7th April 2015
Investors around the globe are planning to cut their exposure to emerging markets in 2015, following a tough 12 months which saw heavy losses for equities in key regions such as Brazil and Russia, a new study reveals.
A positive start to 2014 for many regions reversed dramatically in the second half as investors took flight from emerging markets and retreated to safe havens in developed markets, according to global asset manager Legg Mason.
The move took its toll, with the MSCI Emerging Market Index falling almost 20% in the fourth quarter, and some individual regions falling further still.

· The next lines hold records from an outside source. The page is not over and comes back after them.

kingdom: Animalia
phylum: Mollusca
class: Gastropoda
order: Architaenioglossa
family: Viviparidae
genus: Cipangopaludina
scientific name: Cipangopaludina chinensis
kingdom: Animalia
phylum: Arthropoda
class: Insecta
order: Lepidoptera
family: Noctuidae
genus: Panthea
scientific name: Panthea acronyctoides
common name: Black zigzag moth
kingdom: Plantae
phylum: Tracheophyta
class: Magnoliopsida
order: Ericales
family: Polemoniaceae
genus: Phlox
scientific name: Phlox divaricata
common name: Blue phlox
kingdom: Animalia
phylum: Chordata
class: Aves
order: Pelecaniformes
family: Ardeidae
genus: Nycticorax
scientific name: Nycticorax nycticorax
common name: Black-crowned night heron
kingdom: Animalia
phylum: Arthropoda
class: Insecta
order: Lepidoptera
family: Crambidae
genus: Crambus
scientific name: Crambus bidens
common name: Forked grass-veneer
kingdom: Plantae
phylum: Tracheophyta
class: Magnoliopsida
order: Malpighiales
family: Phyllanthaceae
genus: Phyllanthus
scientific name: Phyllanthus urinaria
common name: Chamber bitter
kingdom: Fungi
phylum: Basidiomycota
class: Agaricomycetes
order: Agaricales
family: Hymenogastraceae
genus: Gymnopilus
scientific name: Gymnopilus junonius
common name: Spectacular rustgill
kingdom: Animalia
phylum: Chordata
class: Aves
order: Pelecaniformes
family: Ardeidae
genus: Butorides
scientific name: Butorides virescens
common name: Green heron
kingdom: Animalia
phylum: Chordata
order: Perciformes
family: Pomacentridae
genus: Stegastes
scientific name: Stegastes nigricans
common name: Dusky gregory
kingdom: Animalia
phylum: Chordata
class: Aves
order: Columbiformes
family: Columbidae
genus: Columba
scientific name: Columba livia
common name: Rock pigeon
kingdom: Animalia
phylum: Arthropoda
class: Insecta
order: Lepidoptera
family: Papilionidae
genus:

The widespread sell-off meant emerging markets ended 2014 lower than they started, and so far this year they have yet to gain much ground, trading around 20% lower than their 2011 peaks. It appears the combination of headwinds from a strengthening US dollar and uncertainty over the sustainability of global growth are causing investors around the world to avoid the region once more in 2015.
Legg Mason’s 2015 Global Investment Survey reveals that more investors than not plan to sell their emerging market exposure and move into developed markets. Twenty-nine per cent of global investors are shifting away from emerging markets, versus 21% allocating to the sector.
In terms of individual markets, Russia – among the countries worst hit by the falling oil price – is considered to be the biggest no-go area for investors. In total 49% of global investors view Russia as the riskiest global market, more than double China’s total (23%) and well ahead of Brazil (27%), despite the South American country’s economy being similarly exposed to energy.
While the tumbling oil price appears to be deterring investors from investing in Russia, investors in the UK and US remain sceptical about emerging markets in general. Just 12% of UK investors and 14% of US investors plan to increase their exposure to emerging markets this year.
Adam Gent, head of UK sales at Legg Mason Global Asset Management, says the lack of demand for emerging markets is understandable given last year’s sell-off.
He says: “While valuations could be seen as attractive across the emerging markets space generally, there are still plenty of headwinds to deter investors. The falling oil price, a strengthening dollar and the increasing likelihood of a continued slowdown in China are all weighing on sentiment and causing investors to reassess their current position.”